Monsoon rains have caused flooding across much of Sri Lanka, leading to the deaths of at least 25 people and displacement of more than 400,000 others.

A number of major rivers burst their banks affecting more than 120,000 people in half of the country’s 25 districts. The military has been deployed to help.

Last year as well the country experienced the worst flooding in 14 years and the bad weather killed at least 194 people. The monsoon rains were the worst to hit Sri Lanka since 2003. They came after two months of drought, which had grown severe enough to warrant aid from the World Food Programme.

For thousands of Sri Lankans fleeing the floods in many cases everything has been lost. Conservationists have placed the blame on the nation’s recurrent flood disasters to the failure of successive administrations to adequately address environmental concerns.

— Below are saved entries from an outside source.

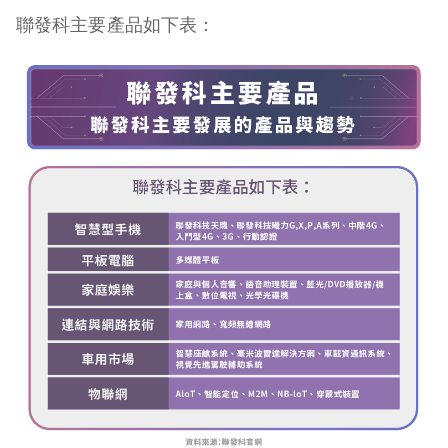
聯發科主要產品如下表：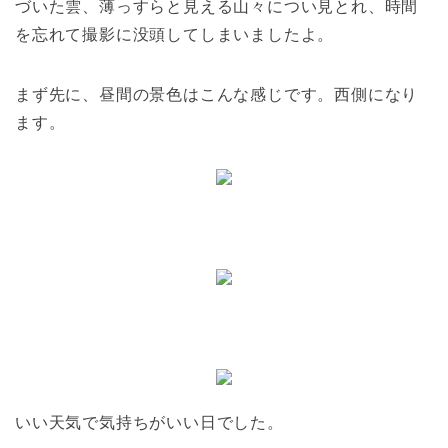
づいた雲、薄っすらと見える山々につい見とれ、時間
を忘れて撮影に没頭してしまいましたよ。
まず先に、昼間の景色はこんな感じです。西側になり
ます。
いい天気で気持ちがいい日でした。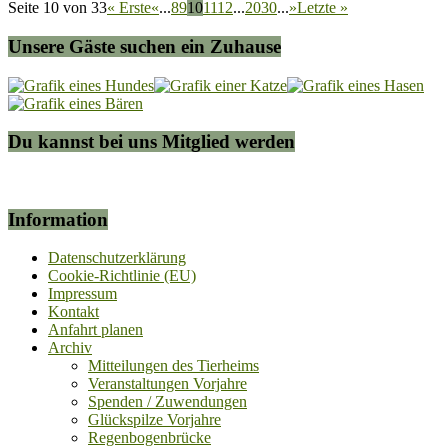
Seite 10 von 33
« Erste
«
...
8
9
10
11
12
...
20
30
...
»
Letzte »
Unsere Gäste suchen ein Zuhause
Du kannst bei uns Mitglied werden
Information
Datenschutzerklärung
Cookie-Richtlinie (EU)
Impressum
Kontakt
Anfahrt planen
Archiv
Mitteilungen des Tierheims
Veranstaltungen Vorjahre
Spenden / Zuwendungen
Glückspilze Vorjahre
Regenbogenbrücke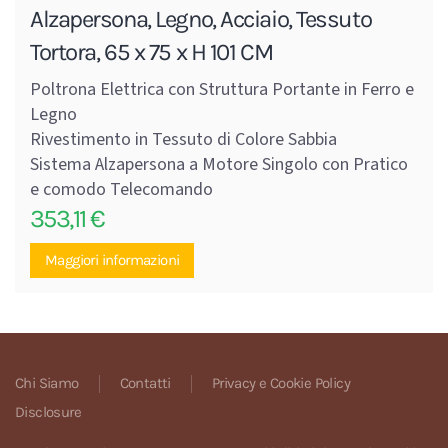
Alzapersona, Legno, Acciaio, Tessuto
Tortora, 65 x 75 x H 101 CM
Poltrona Elettrica con Struttura Portante in Ferro e
Legno
Rivestimento in Tessuto di Colore Sabbia
Sistema Alzapersona a Motore Singolo con Pratico
e comodo Telecomando
353,11
€
Maggiori informazioni
Chi Siamo
Contatti
Privacy e Cookie Policy
Disclosure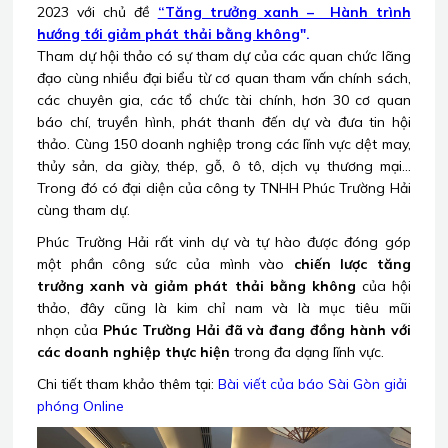
2023 với chủ đề
“Tăng trưởng xanh – Hành trình
hướng tới giảm phát thải bằng không
".
Tham dự hội thảo có sự tham dự của các quan chức lãng
đạo cùng nhiều đại biểu từ cơ quan tham vấn chính sách,
các chuyên gia, các tổ chức tài chính, hơn 30 cơ quan
báo chí, truyền hình, phát thanh đến dự và đưa tin hội
thảo. Cùng 150 doanh nghiệp trong các lĩnh vực dệt may,
thủy sản, da giày, thép, gỗ, ô tô, dịch vụ thương mại…
Trong đó có đại diện của công ty TNHH Phúc Trường Hải
cùng tham dự.
Phúc Trường Hải rất vinh dự và tự hào được đóng góp
một phần công sức của mình vào
chiến lược tăng
trưởng xanh và giảm phát thải bằng không
của hội
thảo, đây cũng là kim chỉ nam và là mục tiêu mũi
nhọn của
Phúc Trường Hải đã và đang đồng hành với
các doanh nghiệp thực hiện
trong đa dạng lĩnh vực.
Chi tiết tham khảo thêm tại:
Bài viết của báo Sài Gòn giải
phóng Online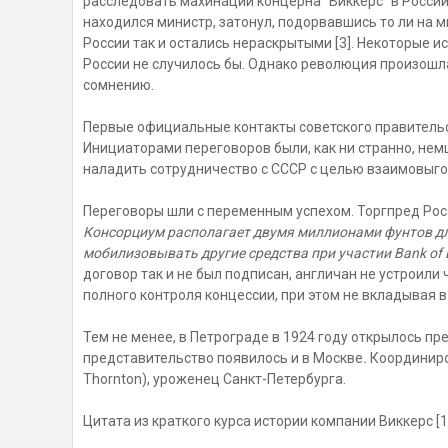
расследовать махинации концерна "Виккерс" в России.
находился министр, затонул, подорвавшись то ли на м
России так и остались нераскрытыми [3]. Некоторые и
России не случилось бы. Однако революция произошл
сомнению.
Первые официальные контакты советского правительст
Инициаторами переговоров были, как ни странно, нем
наладить сотрудничество с СССР с целью взаимовыго
Переговоры шли с переменным успехом. Торгпред Росс
Консорциум располагает двумя миллионами фунтов дл
мобилизовывать другие средства при участии Bank of 
договор так и не был подписан, англичан не устроил
полного контроля концессии, при этом не вкладывая в
Тем не менее, в Петрограде в 1924 году открылось пр
представительство появилось и в Москве
.
Координиро
Thornton), уроженец Санкт-Петербурга.
Цитата из краткого курса истории компании Виккерс [1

Over the years our forests, mangroves, wilderness, wetlands and rivers have been irretrievably destroyed. In some instances the destruction is attributed to accommodate population pressures and development. But in many cases the reason behind such reckless devastation is solely greed. This is sinful depredation of some of our most valued natural resources.

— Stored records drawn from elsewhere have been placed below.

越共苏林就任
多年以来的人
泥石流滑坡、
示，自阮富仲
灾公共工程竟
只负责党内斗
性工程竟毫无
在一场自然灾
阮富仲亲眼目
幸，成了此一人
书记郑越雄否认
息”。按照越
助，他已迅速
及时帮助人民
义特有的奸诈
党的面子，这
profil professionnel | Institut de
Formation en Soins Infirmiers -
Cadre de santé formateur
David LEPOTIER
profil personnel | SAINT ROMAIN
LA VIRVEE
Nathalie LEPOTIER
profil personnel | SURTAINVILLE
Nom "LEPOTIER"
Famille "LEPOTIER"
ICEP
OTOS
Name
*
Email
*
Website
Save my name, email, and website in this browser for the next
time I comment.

In reality, diversified ecosystems protect watersheds, local rainfall, food supply and sustaining soil. Equally importantly, our jungles, rainforests and wetlands are also a bulwark against global warming. One cannot simply fill them up, chop them down or obliterate such natural systems without running dangerous climatic risks.

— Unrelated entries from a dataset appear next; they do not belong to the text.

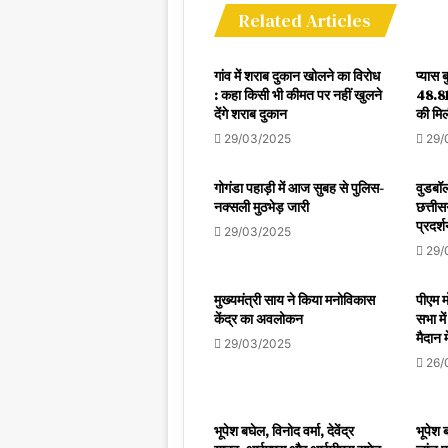
Related Articles
गांव में शराब दुकान खोलने का विरोध
प्यास 
: कहा किसी भी कीमत पर नहीं खुलने
48.81
देंगे शराब दुकान
की मिल
29/03/2025
29/
गोगंडा पहाड़ी में आज सुबह से पुलिस-
वुडबॉल
नक्सली मुठभेड़ जारी
छत्तीस
प्रदर्
29/03/2025
29/
मुख्यमंत्री साय ने किया मनोविकास
पीएम मो
केंद्र का अवलोकन
सभा मे
मैदान म
29/03/2025
26/
भूपेश बघेल, विनोद वर्मा, देवेंद्र
भूपेश 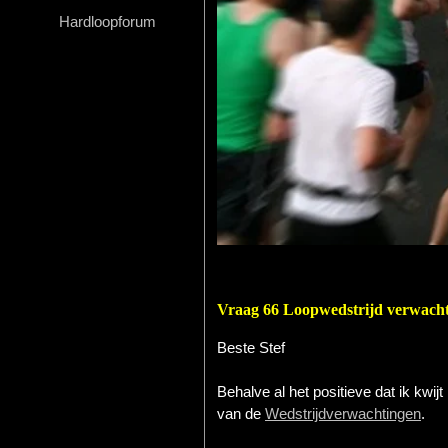
Hardloopforum
Hardlopen
Extra
Tips
Boeken
Site
Vraag 66 Loopwedstrijd verwach
Beste Stef
Behalve al het positieve dat ik kwijt
van de
Wedstrijdverwachtingen
.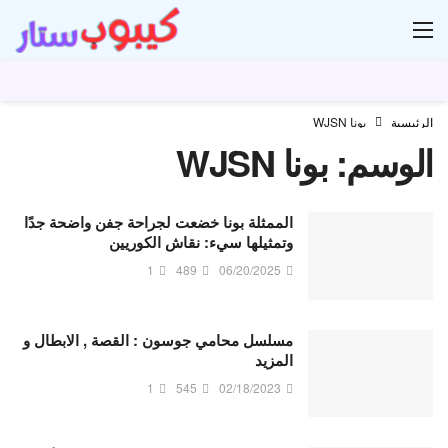
ار
الرئيسية
بونا WJSN
الوسم:
بونا WJSN
الممثلة بونا خضعت لجراحة جفن واضحة جدًا
وتمثيلها سيء: نقاش الكوريين
1
489
06/20/2025
مسلسل محامي جوسون : القصة , الابطال و
المزيد
1
545
02/18/2023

Conservationists have been placing the blame squarely on extensive deforestation and the filling of thousands of acres of wetlands for our strangely altering climate that has more recently been manifesting itself in the form of droughts, flash floods, landslides and soil erosion. The result has been causing human and economic suffering on a colossal dimension. Once fashioned such misery is not easy to alleviate.

Ours has been a nation where forestry has gone mad, where our invaluable wetlands and mangroves are being treated as worthless marshland and are being filled willy-nilly for new construction development and housing. Besides, wildlife, bird and marine habitats that sustain such unique species, once destroyed can never be replaced.